Скривившись от гнева, он остановился перед Алексеем, нависнув над дрожащим мальчиком. Кулаки его разжимались и сжимались. Неожиданно он отступил и повалился на стул. Потом с трудом поднялся и, шатаясь, молча ушел к себе в спальню.

Мама Алексея обернулась к мальчику и, упав на колени, обняла его.

Леша выронил из рук трость и потерял сознание. Ему тогда исполнилось шесть лет.

Этой ночью Горин Константин Константинович умер от сердечного приступа.

Алексей был ошарашен тем, что мама искренне оплакивала кончину супруга.

– Почему ты плачешь, – спросил он у облаченной во все черное матери, – ведь он бил тебя?

– Ах, как ты мал еще, Леша. Не понимаешь… Заслужила я те тумаки, ой как заслужила. Твой отец меня от позора спас, тебя воспитывал, как мог. Если бы не Константин, где бы мы были сейчас?
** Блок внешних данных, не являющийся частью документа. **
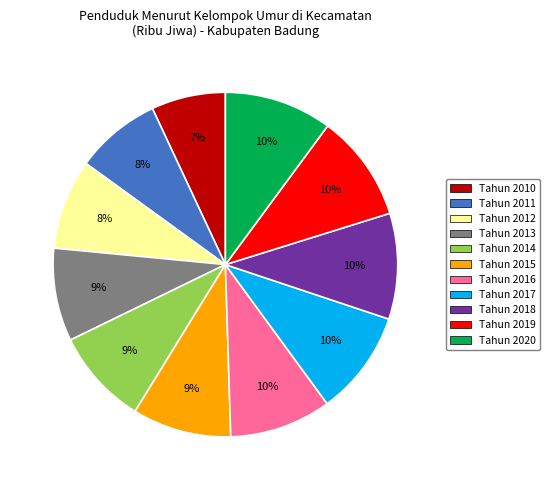

What is the ratio of the value at Tahun 2018 to the value at Tahun 2015?

1.1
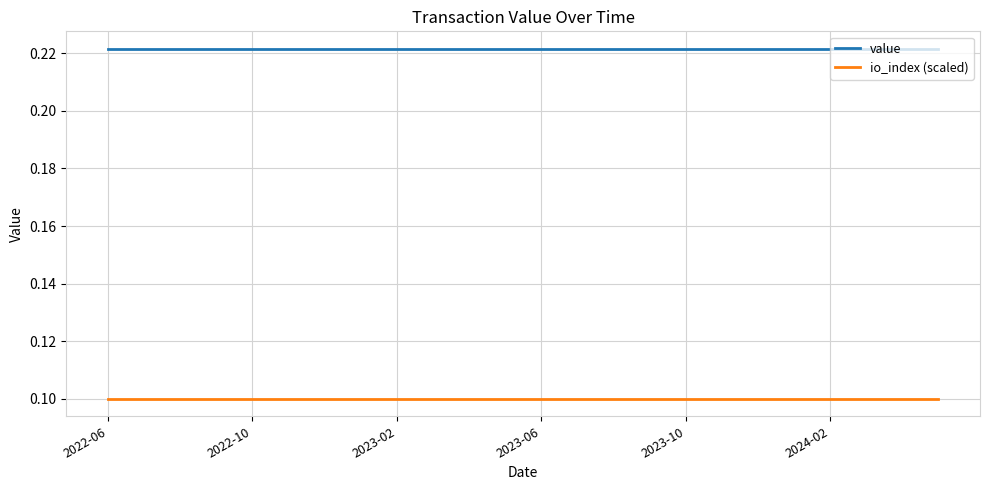

Which series has the largest total across all categories?

value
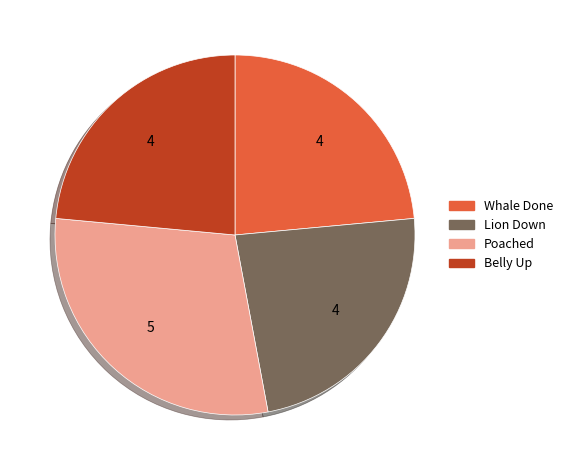

Combined, do Whale Done and Lion Down account for over 50%?

No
Все плохое быстро забывается. Забылся и отец. Алексей начал спокойно спать, мама переделала все в квартире на новый лад. Купила фортепьяно, у распахнутых окон повесила клетки с канарейками. Посередине столовой разместили огромную игрушечную железную дорогу, и теперь бывшая балерина по вечерам играла с сыном, заправски гудя в свисток.

Именно тогда и начала ее навещать подруга по балетному училищу Анастасия Зуева с сыном Феликсом. Они жили в Воронежской губернии и приезжали к ним в гости. Мальчики моментально подружились, носились по огромной квартире, лазили по чердакам и шептались по ночам под одеялом.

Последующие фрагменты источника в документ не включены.